What to produce: Look through the lines below; wherever the word "front" appears, copy that line.
═══ Data shown ═══
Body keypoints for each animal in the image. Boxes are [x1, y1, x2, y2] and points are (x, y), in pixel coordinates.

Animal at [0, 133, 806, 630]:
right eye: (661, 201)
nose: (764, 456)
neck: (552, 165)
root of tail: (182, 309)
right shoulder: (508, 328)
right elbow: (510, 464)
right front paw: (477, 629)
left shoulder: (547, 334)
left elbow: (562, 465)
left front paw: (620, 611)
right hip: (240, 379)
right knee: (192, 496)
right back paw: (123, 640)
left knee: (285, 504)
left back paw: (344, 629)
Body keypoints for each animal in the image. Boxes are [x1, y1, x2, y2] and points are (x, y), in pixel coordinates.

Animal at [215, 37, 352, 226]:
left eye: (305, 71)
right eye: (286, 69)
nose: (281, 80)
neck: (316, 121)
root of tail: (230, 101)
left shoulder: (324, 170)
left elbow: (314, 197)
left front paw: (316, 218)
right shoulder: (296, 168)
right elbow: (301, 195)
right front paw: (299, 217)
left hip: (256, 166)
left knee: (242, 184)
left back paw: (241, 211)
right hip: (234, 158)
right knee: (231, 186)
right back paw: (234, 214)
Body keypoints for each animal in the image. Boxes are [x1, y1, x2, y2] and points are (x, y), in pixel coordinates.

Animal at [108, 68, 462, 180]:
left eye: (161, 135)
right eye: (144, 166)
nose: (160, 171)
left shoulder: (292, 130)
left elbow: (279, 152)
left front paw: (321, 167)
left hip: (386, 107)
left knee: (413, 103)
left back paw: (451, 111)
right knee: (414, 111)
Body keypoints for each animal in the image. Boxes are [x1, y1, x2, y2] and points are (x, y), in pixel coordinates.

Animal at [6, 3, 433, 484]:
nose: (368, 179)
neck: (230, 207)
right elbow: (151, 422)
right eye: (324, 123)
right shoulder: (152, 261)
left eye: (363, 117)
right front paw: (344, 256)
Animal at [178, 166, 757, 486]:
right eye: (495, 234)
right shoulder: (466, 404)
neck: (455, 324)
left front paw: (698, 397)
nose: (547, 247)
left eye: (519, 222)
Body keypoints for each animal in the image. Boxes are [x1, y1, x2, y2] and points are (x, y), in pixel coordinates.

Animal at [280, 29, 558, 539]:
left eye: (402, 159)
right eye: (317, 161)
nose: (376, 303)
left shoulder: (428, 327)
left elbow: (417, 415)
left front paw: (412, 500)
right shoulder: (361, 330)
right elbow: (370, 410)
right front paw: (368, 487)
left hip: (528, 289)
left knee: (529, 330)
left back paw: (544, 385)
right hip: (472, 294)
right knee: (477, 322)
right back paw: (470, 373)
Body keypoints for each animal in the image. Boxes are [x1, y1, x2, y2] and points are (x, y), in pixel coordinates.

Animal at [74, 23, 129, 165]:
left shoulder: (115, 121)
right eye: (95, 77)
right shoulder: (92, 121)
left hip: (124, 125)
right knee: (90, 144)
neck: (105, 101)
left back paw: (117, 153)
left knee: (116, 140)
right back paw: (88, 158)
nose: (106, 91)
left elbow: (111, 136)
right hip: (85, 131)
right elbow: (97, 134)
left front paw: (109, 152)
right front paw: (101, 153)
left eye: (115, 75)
═══
Solution to this problem:
right front paw: (477, 629)
left front paw: (620, 611)
left front paw: (316, 218)
right front paw: (299, 217)
left front paw: (321, 167)
right front paw: (344, 256)
left front paw: (698, 397)
left front paw: (412, 500)
right front paw: (368, 487)
left front paw: (109, 152)
right front paw: (101, 153)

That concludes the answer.